I’ve been using Hugo (on Netlify) for a while and getting used to my new blogging setup (plus as expected somehow feeling more inclined to write). During that time, I did run into a few quirks(?) of my current setup.

First, I set a date in the future for a post so that it gets published at a later date, but turns out it wasn’t. The reason, very obviously, was that the public directory is statically generated at build time. That’s what a static website generator does. It (sadly) won’t magically start serving that new post once the time comes. Triggering a build in the Netlify portal does the trick, though that’s an additional manual step. I’m thinking of perhaps using GitHub Actions to automate that part in the near(?) future. The steps are pretty simple actually: daily check if there’s a draft with a future publishing date and if so remove the draft tag and commit/push. To prevent actual drafts from being published perhaps I should add a scheduled meta.

One other thing I ran into early on was that there doesn’t seem to be a lot of themes available, especially actively/frequently maintained ones. I was looking at a mkdocs-material equivalent theme for use on another project and none seem to be actively maintained anymore. Writing one myself or maintaining a fork is of course an option, and Hudo makes it a reasonably easy thing to do.
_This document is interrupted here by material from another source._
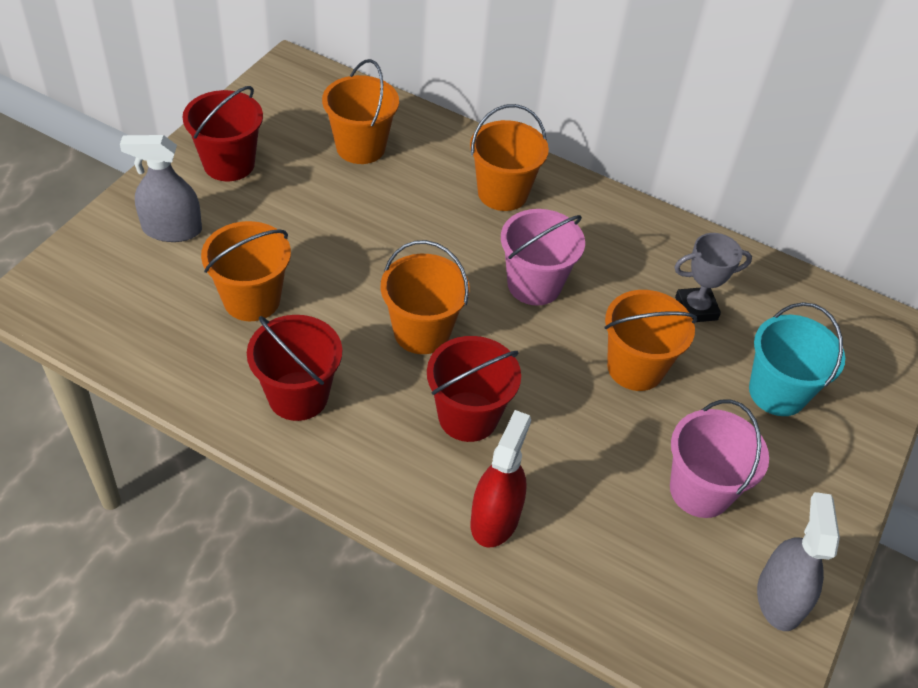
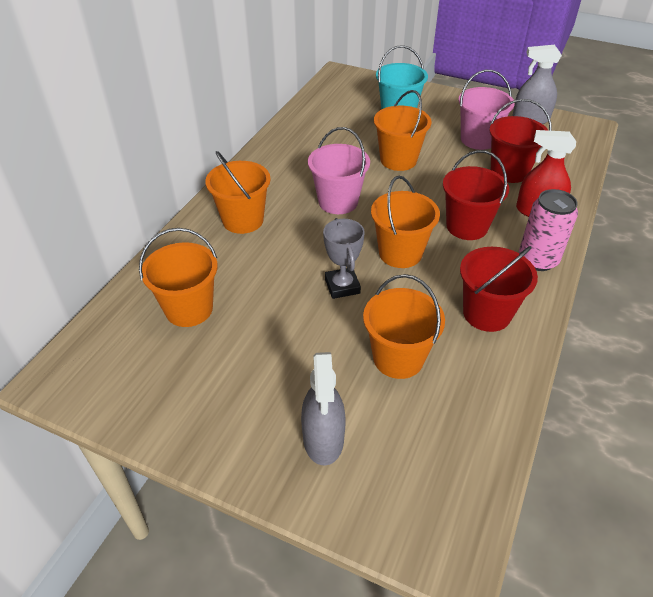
camera: 90 degrees left, 5 degrees down
red bucket [182,86,263,181] -> red bucket moved to [489,99,552,183]
grey trophy [674,233,752,322] -> grey trophy moved to [323,218,365,299]
none -> pink can [519,189,578,271]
While that may work for a personal blog, this may not be the case for corporate environments and I’m pretty sure nobody in my department would want to invest time doing frontend work.

Search and i8n, l10n are for the time being areas I haven’t investigated much yet, but from a preliminary look, lunr.js is used for search when enabled in themes, and Hugo seems to provide support for Elasticsearch, which is great since lunr.js has performance issues with large indices.